Named joint coordinates:
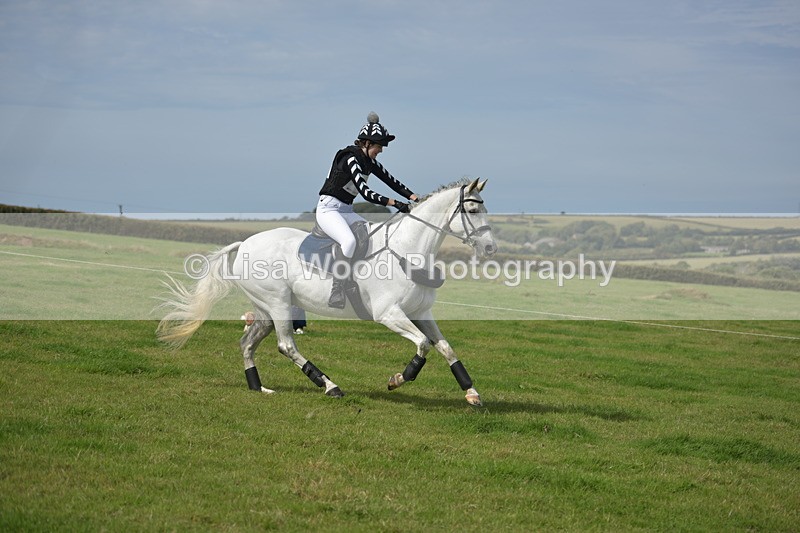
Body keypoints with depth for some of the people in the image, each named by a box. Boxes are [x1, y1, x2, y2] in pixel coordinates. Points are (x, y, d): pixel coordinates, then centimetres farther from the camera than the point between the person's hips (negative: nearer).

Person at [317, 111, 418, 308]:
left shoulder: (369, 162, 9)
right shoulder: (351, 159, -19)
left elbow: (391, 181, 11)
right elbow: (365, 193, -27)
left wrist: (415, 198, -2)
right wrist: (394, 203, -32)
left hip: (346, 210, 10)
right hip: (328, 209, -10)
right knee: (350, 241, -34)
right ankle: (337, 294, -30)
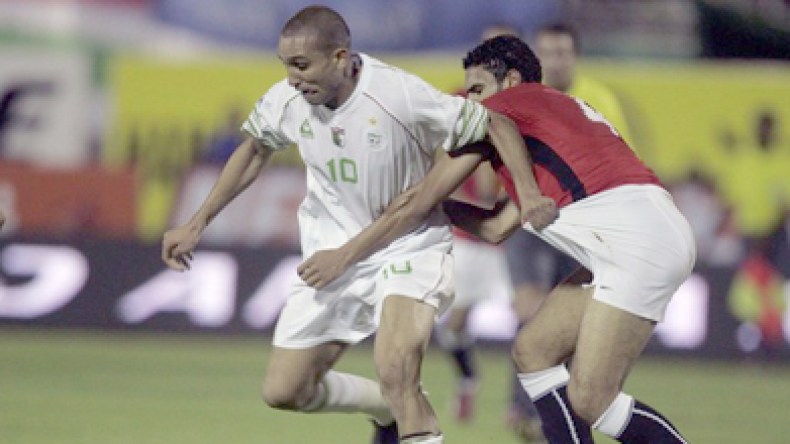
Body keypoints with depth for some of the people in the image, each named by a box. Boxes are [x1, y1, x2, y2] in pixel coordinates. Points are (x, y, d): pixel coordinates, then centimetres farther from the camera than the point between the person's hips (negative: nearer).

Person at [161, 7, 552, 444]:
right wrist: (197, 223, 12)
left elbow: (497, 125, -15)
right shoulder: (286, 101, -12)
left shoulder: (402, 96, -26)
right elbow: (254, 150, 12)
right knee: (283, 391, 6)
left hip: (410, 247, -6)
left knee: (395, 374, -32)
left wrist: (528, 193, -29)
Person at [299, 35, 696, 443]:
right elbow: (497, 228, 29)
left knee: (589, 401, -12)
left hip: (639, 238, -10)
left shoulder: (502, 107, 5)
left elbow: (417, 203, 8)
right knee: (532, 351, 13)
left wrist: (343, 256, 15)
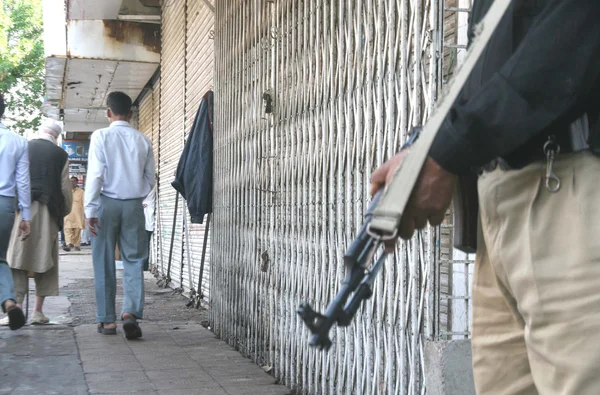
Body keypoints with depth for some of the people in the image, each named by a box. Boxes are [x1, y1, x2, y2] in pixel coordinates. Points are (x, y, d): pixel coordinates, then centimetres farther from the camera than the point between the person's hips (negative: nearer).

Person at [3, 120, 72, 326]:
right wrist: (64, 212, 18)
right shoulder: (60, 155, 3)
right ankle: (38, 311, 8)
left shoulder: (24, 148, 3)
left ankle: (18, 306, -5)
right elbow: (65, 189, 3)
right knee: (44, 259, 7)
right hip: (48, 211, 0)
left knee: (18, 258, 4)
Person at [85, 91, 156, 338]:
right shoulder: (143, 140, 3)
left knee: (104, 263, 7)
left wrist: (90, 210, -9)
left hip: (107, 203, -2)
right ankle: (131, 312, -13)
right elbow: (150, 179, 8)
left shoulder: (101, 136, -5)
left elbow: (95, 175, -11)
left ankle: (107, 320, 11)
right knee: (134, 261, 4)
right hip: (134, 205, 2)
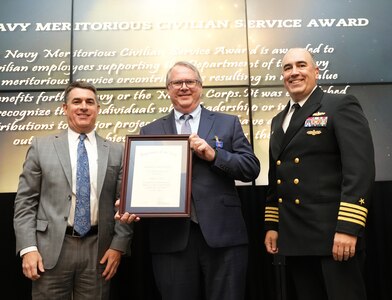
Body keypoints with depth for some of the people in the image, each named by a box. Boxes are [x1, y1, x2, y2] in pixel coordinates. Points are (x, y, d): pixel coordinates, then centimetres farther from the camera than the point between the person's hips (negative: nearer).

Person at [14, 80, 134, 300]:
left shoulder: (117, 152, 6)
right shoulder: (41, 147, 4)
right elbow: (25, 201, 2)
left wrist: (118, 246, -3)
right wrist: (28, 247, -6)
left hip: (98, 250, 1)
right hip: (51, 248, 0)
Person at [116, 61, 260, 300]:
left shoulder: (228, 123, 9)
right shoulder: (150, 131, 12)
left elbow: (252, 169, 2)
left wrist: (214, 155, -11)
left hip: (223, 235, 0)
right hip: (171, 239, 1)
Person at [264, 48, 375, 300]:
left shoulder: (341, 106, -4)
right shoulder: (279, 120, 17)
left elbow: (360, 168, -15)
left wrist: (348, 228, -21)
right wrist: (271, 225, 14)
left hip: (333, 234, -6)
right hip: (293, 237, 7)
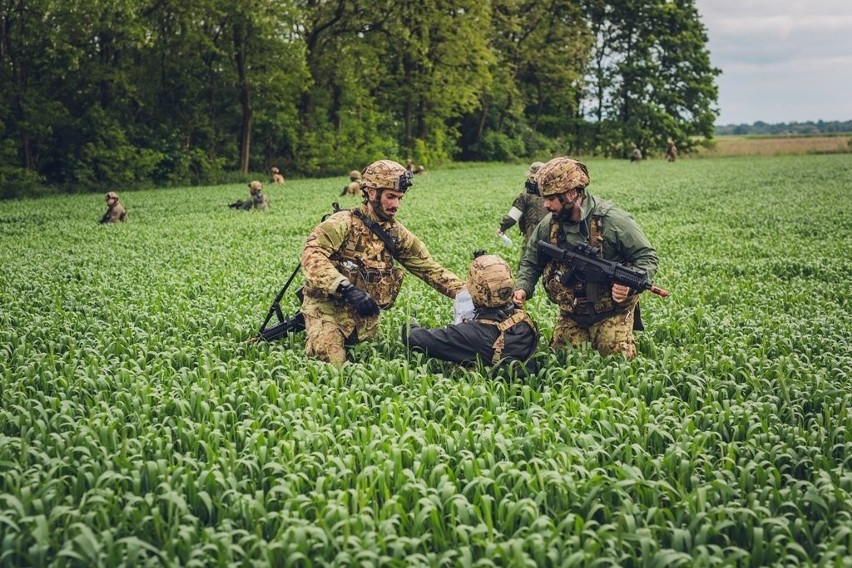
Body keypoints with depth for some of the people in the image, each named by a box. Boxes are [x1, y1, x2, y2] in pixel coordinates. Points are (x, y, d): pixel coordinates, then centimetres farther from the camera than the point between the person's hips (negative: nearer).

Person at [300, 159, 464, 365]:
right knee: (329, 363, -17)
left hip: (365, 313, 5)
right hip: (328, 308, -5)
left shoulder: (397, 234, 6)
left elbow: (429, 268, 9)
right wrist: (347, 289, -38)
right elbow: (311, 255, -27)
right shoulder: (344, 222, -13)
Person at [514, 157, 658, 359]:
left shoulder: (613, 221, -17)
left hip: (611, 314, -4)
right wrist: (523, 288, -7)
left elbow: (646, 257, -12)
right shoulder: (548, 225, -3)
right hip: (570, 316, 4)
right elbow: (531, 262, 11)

* [What this task involves]:
Would you please print the entries once more, word for word, minus the pictures?

* [Written response]:
Body keypoints with depth for some of the people in the image, each named by a box. Boxes are [x1, y1, x2, y2] in pixel coordinates. Points are (x, y, d): pixel coordinates, then centimetres farther from the camera than the point between the person's hips (negative: nearer).

Person at [317, 111, 418, 308]:
left shoulder: (369, 162, 9)
right shoulder: (351, 159, -19)
left elbow: (391, 181, 11)
right elbow: (365, 193, -27)
left wrist: (415, 198, -2)
right wrist: (394, 203, -32)
left hip: (346, 210, 10)
right hip: (328, 209, -10)
right knee: (350, 241, -34)
right ankle: (337, 294, -30)
Body keypoints with depth for some of the people in the image, each named by a box. Boxes are [x1, y1, x2, y2] in pixel coordinates. Points are (x, y, d): pixel coordinates, then centimetres farther from the camera than the point between the person's hips (negative: nearer).

Person at [161, 7, 552, 444]:
right wrist: (197, 223, 12)
left elbow: (497, 125, -15)
right shoulder: (286, 101, -12)
left shoulder: (402, 96, -26)
right elbow: (254, 150, 12)
right knee: (283, 391, 6)
left hip: (410, 247, -6)
left knee: (395, 374, -32)
left wrist: (528, 193, -29)
Person at [299, 35, 696, 443]:
right elbow: (497, 228, 29)
left knee: (589, 401, -12)
left hip: (639, 238, -10)
left shoulder: (502, 107, 5)
left elbow: (417, 203, 8)
right knee: (532, 351, 13)
left wrist: (343, 256, 15)
Body keypoints with depth for some of the people in the image, each named by a box. Boxes are [x1, y1, x2, y2] in pixel coordinates. Points are (x, y, d): pixel coordinates, then centimetres farther from the camera than the point between the person's hips (negative: nearer).

Person at [3, 120, 72, 326]:
right wrist: (64, 212, 18)
right shoulder: (60, 155, 3)
right ankle: (38, 311, 8)
left shoulder: (24, 148, 3)
left ankle: (18, 306, -5)
right elbow: (65, 189, 3)
right knee: (44, 259, 7)
right hip: (48, 211, 0)
left knee: (18, 258, 4)
Person at [85, 91, 156, 338]:
right shoulder: (143, 140, 3)
left knee: (104, 263, 7)
left wrist: (90, 210, -9)
left hip: (107, 203, -2)
right ankle: (131, 312, -13)
right elbow: (150, 179, 8)
left shoulder: (101, 136, -5)
left elbow: (95, 175, -11)
left ankle: (107, 320, 11)
right knee: (134, 261, 4)
right hip: (134, 205, 2)
Body keypoints with depth for some of the people in the image, each named by a box. Boxes are [x1, y1, x2, y2] in pixel coordinates. Points are (x, y, d): pixel coordinates, then centimetres farther from the camera than the point between the person's hips (negative: nearer).

Person at [14, 80, 134, 300]:
left shoulder: (117, 152, 6)
right shoulder: (41, 147, 4)
right elbow: (25, 201, 2)
left wrist: (118, 246, -3)
right wrist: (28, 247, -6)
left hip: (98, 250, 1)
right hip: (51, 248, 0)
Person at [116, 61, 260, 300]:
left shoulder: (228, 123, 9)
right shoulder: (150, 131, 12)
left elbow: (252, 169, 2)
left wrist: (214, 155, -11)
left hip: (223, 235, 0)
right hip: (171, 239, 1)
Person at [264, 48, 375, 300]:
left shoulder: (341, 106, -4)
right shoulder: (279, 120, 17)
left elbow: (360, 168, -15)
left wrist: (348, 228, -21)
right wrist: (271, 225, 14)
left hip: (333, 234, -6)
right hip: (293, 237, 7)
Body keypoints with depth for some of the people in the image, each named by a box. Boxes are [x1, y1, x2, y2] in pixel coordinates. Points are (x, y, d): pixel coordinates, then centimetres farther from the camera than the point between the person's hips (negative: nearer).

Person at [300, 159, 464, 365]:
right knee: (329, 363, -17)
left hip: (365, 313, 5)
right hip: (328, 308, -5)
left shoulder: (397, 234, 6)
left elbow: (429, 268, 9)
right wrist: (347, 289, -38)
right elbow: (311, 255, -27)
right shoulder: (344, 222, -13)
Person at [514, 157, 658, 359]:
left shoulder: (613, 221, -17)
left hip: (611, 314, -4)
right wrist: (523, 288, -7)
left elbow: (646, 257, -12)
right shoulder: (548, 225, -3)
right hip: (570, 316, 4)
right elbow: (531, 262, 11)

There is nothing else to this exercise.